> About this exercise: Check the records below line by line, and report how many lines include the string "thresholds". No other words are needed.

((

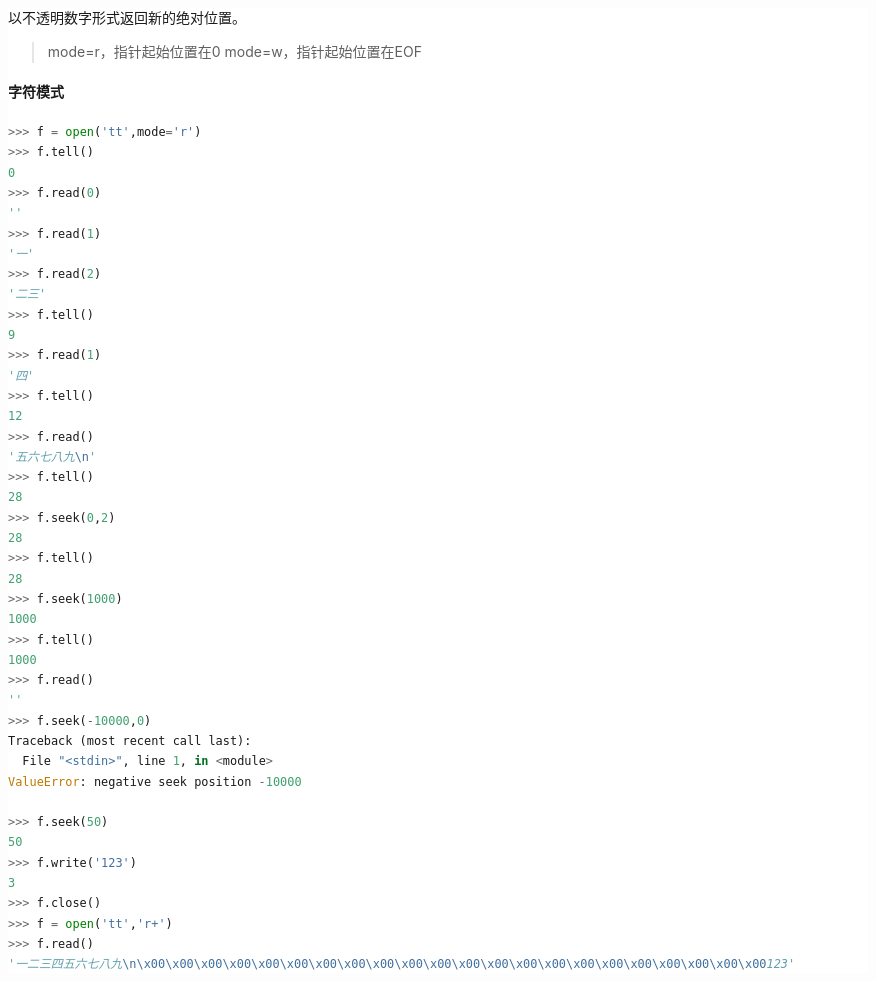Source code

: 以不透明数字形式返回新的绝对位置。

> mode=r，指针起始位置在0
> mode=w，指针起始位置在EOF

#### 字符模式

```python
>>> f = open('tt',mode='r')
>>> f.tell()
0
>>> f.read(0)
''
>>> f.read(1)
'一'
>>> f.read(2)
'二三'
>>> f.tell()
9
>>> f.read(1)
'四'
>>> f.tell()
12
>>> f.read()
'五六七八九\n'
>>> f.tell()
28
>>> f.seek(0,2)
28
>>> f.tell()
28
>>> f.seek(1000)
1000
>>> f.tell()
1000
>>> f.read()
''
>>> f.seek(-10000,0)
Traceback (most recent call last):
  File "<stdin>", line 1, in <module>
ValueError: negative seek position -10000

>>> f.seek(50)
50
>>> f.write('123')
3
>>> f.close()
>>> f = open('tt','r+')
>>> f.read()
'一二三四五六七八九\n\x00\x00\x00\x00\x00\x00\x00\x00\x00\x00\x00\x00\x00\x00\x00\x00\x00\x00\x00\x00\x00\x00123'
```
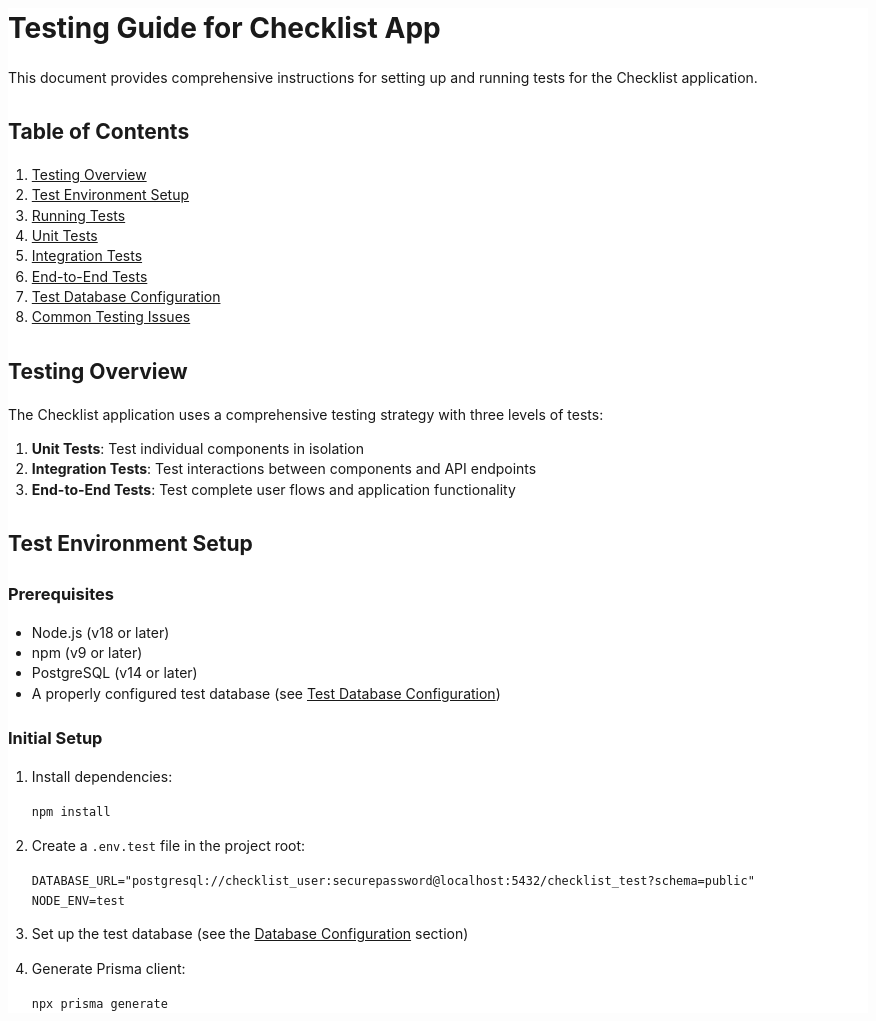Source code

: # Testing Guide for Checklist App

This document provides comprehensive instructions for setting up and running tests for the Checklist application.

## Table of Contents

1. [Testing Overview](#testing-overview)
2. [Test Environment Setup](#test-environment-setup)
3. [Running Tests](#running-tests)
4. [Unit Tests](#unit-tests)
5. [Integration Tests](#integration-tests)
6. [End-to-End Tests](#end-to-end-tests)
7. [Test Database Configuration](#test-database-configuration)
8. [Common Testing Issues](#common-testing-issues)

## Testing Overview

The Checklist application uses a comprehensive testing strategy with three levels of tests:

1. **Unit Tests**: Test individual components in isolation
2. **Integration Tests**: Test interactions between components and API endpoints
3. **End-to-End Tests**: Test complete user flows and application functionality

## Test Environment Setup

### Prerequisites

- Node.js (v18 or later)
- npm (v9 or later)
- PostgreSQL (v14 or later)
- A properly configured test database (see [Test Database Configuration](#test-database-configuration))

### Initial Setup

1. Install dependencies:
   ```bash
   npm install
   ```

2. Create a `.env.test` file in the project root:
   ```
   DATABASE_URL="postgresql://checklist_user:securepassword@localhost:5432/checklist_test?schema=public"
   NODE_ENV=test
   ```

3. Set up the test database (see the [Database Configuration](#test-database-configuration) section)

4. Generate Prisma client:
   ```bash
   npx prisma generate
   ```

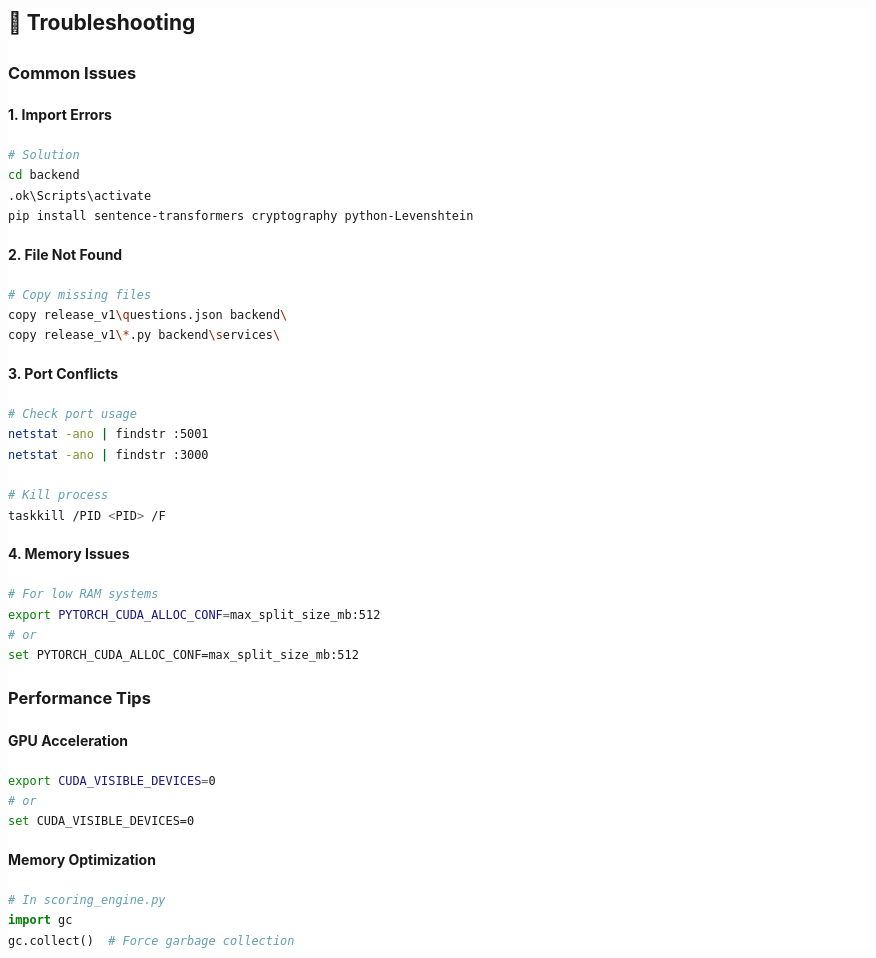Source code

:## 🔧 Troubleshooting

### Common Issues

#### 1. Import Errors
```bash
# Solution
cd backend
.ok\Scripts\activate
pip install sentence-transformers cryptography python-Levenshtein
```

#### 2. File Not Found
```bash
# Copy missing files
copy release_v1\questions.json backend\
copy release_v1\*.py backend\services\
```

#### 3. Port Conflicts
```bash
# Check port usage
netstat -ano | findstr :5001
netstat -ano | findstr :3000

# Kill process
taskkill /PID <PID> /F
```

#### 4. Memory Issues
```bash
# For low RAM systems
export PYTORCH_CUDA_ALLOC_CONF=max_split_size_mb:512
# or
set PYTORCH_CUDA_ALLOC_CONF=max_split_size_mb:512
```

### Performance Tips

#### GPU Acceleration
```bash
export CUDA_VISIBLE_DEVICES=0
# or
set CUDA_VISIBLE_DEVICES=0
```

#### Memory Optimization
```python
# In scoring_engine.py
import gc
gc.collect()  # Force garbage collection
```
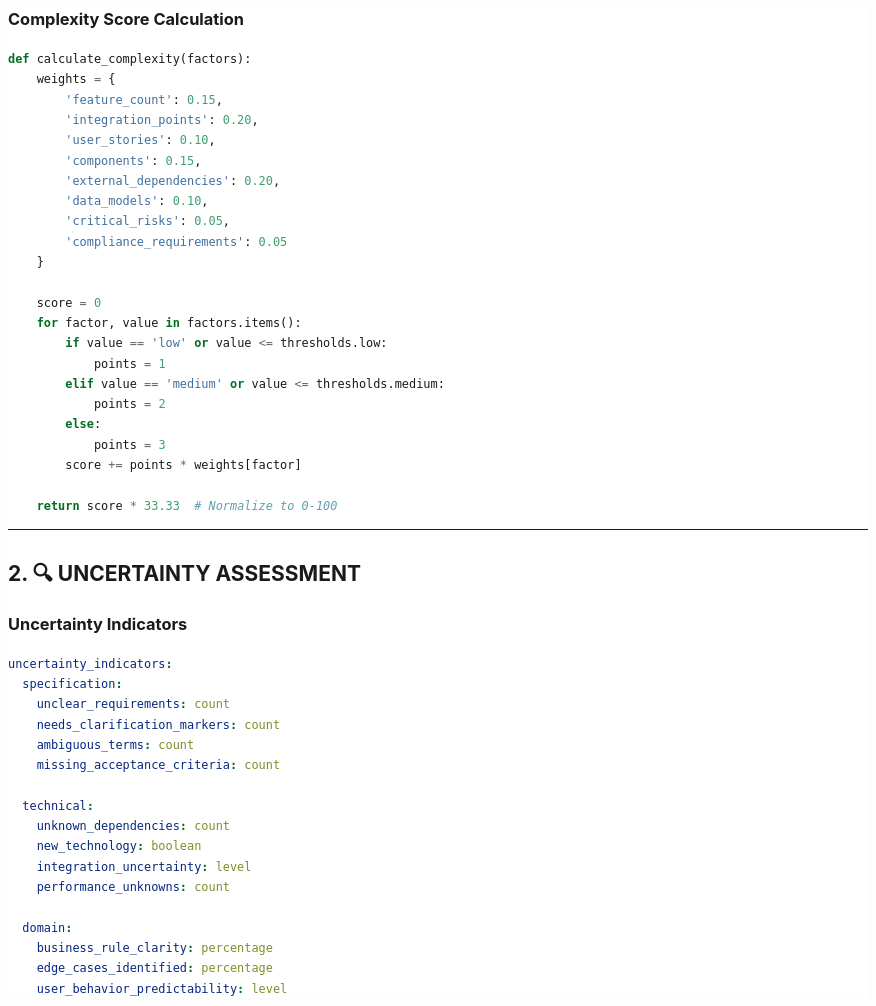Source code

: ### Complexity Score Calculation

```python
def calculate_complexity(factors):
    weights = {
        'feature_count': 0.15,
        'integration_points': 0.20,
        'user_stories': 0.10,
        'components': 0.15,
        'external_dependencies': 0.20,
        'data_models': 0.10,
        'critical_risks': 0.05,
        'compliance_requirements': 0.05
    }

    score = 0
    for factor, value in factors.items():
        if value == 'low' or value <= thresholds.low:
            points = 1
        elif value == 'medium' or value <= thresholds.medium:
            points = 2
        else:
            points = 3
        score += points * weights[factor]

    return score * 33.33  # Normalize to 0-100
```

---

## 2. 🔍 UNCERTAINTY ASSESSMENT

### Uncertainty Indicators

```yaml
uncertainty_indicators:
  specification:
    unclear_requirements: count
    needs_clarification_markers: count
    ambiguous_terms: count
    missing_acceptance_criteria: count

  technical:
    unknown_dependencies: count
    new_technology: boolean
    integration_uncertainty: level
    performance_unknowns: count

  domain:
    business_rule_clarity: percentage
    edge_cases_identified: percentage
    user_behavior_predictability: level
```
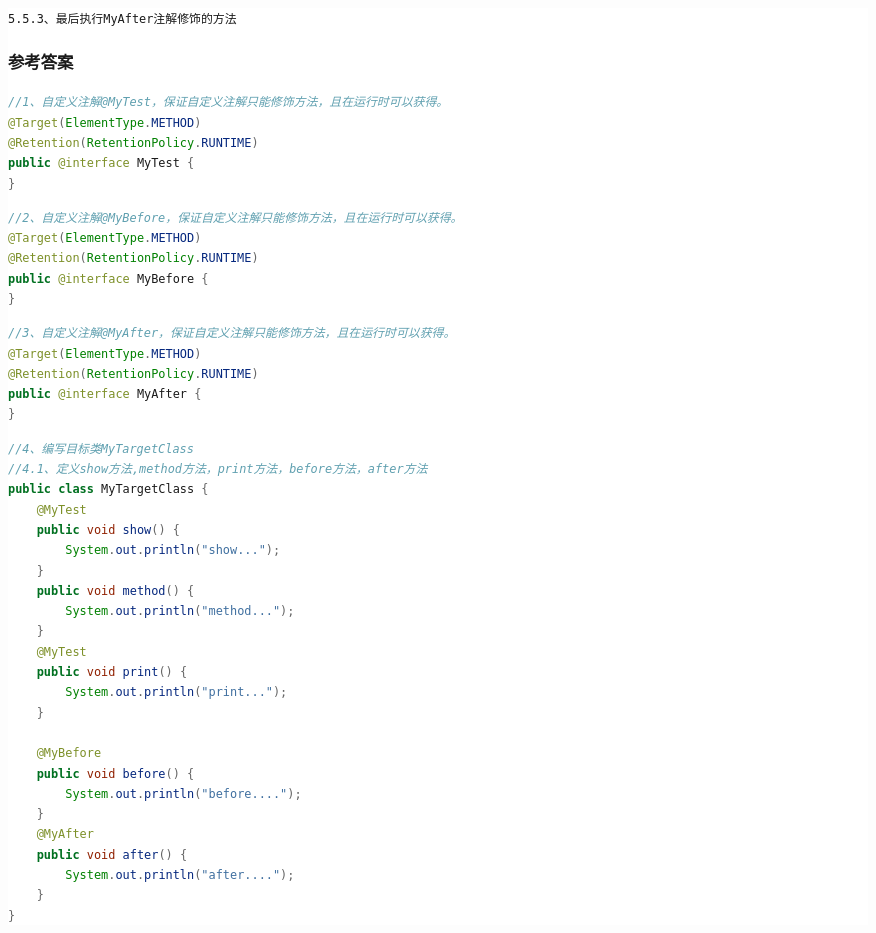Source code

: 	5.5.3、最后执行MyAfter注解修饰的方法

### 参考答案

```java
//1、自定义注解@MyTest，保证自定义注解只能修饰方法，且在运行时可以获得。
@Target(ElementType.METHOD)
@Retention(RetentionPolicy.RUNTIME)
public @interface MyTest {
}
```

```java
//2、自定义注解@MyBefore，保证自定义注解只能修饰方法，且在运行时可以获得。
@Target(ElementType.METHOD)
@Retention(RetentionPolicy.RUNTIME)
public @interface MyBefore {
}
```

```java
//3、自定义注解@MyAfter，保证自定义注解只能修饰方法，且在运行时可以获得。
@Target(ElementType.METHOD)
@Retention(RetentionPolicy.RUNTIME)
public @interface MyAfter {
}
```

```java
//4、编写目标类MyTargetClass
//4.1、定义show方法,method方法，print方法，before方法，after方法
public class MyTargetClass {
    @MyTest
    public void show() {
        System.out.println("show...");
    }
    public void method() {
        System.out.println("method...");
    }
    @MyTest
    public void print() {
        System.out.println("print...");
    }

    @MyBefore
    public void before() {
        System.out.println("before....");
    }
    @MyAfter
    public void after() {
        System.out.println("after....");
    }    
}

```
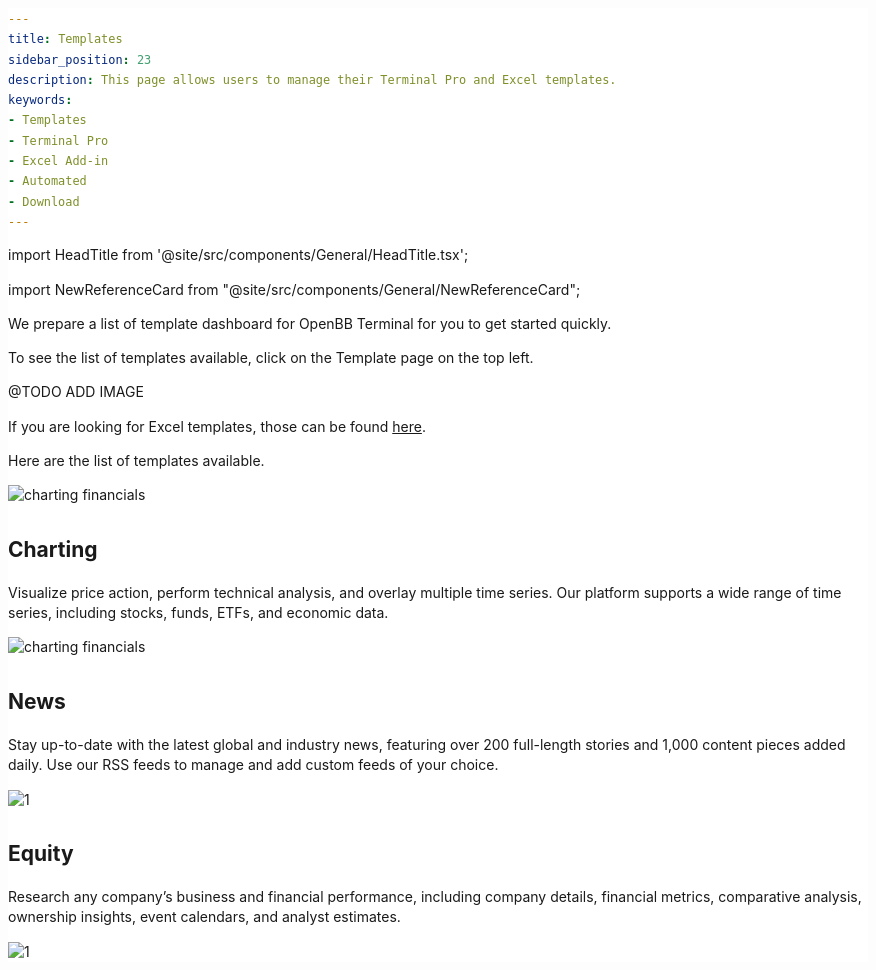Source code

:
 ```yaml
---
title: Templates
sidebar_position: 23
description: This page allows users to manage their Terminal Pro and Excel templates.
keywords:
- Templates
- Terminal Pro
- Excel Add-in
- Automated
- Download
---
```



import HeadTitle from '@site/src/components/General/HeadTitle.tsx';

<HeadTitle title="Templates | OpenBB Terminal Pro Docs" />

import NewReferenceCard from "@site/src/components/General/NewReferenceCard";

We prepare a list of template dashboard for OpenBB Terminal for you to get started quickly.

To see the list of templates available, click on the Template page on the top left.

@TODO ADD IMAGE

If you are looking for Excel templates, those can be found [here](/excel/templates).

Here are the list of templates available.

<img className="pro-border-gradient" width="800" alt="charting financials" src="https://openbb-assets.s3.amazonaws.com/docs/pro/templates.png" />

## Charting

Visualize price action, perform technical analysis, and overlay multiple time series. Our platform supports a wide range of time series, including stocks, funds, ETFs, and economic data.

<img className="pro-border-gradient" width="800" alt="charting financials" src="https://github.com/OpenBB-finance/OpenBBTerminal/assets/25267873/ae05f5d3-840e-49ac-bcbf-bb3cbf8ac07a" />

## News

Stay up-to-date with the latest global and industry news, featuring over 200 full-length stories and 1,000 content pieces added daily. Use our RSS feeds to manage and add custom feeds of your choice.

<img className="pro-border-gradient" width="800" alt="1" src="https://github.com/OpenBB-finance/OpenBBTerminal/assets/25267873/7073b3e3-88f0-4ff4-b16a-36fdcdded679" />

## Equity

Research any company’s business and financial performance, including company details, financial metrics, comparative analysis, ownership insights, event calendars, and analyst estimates.

<img className="pro-border-gradient" width="800" alt="1" src="https://openbb-assets.s3.amazonaws.com/docs/pro/equity-template.png" />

))

> Exercise result: 2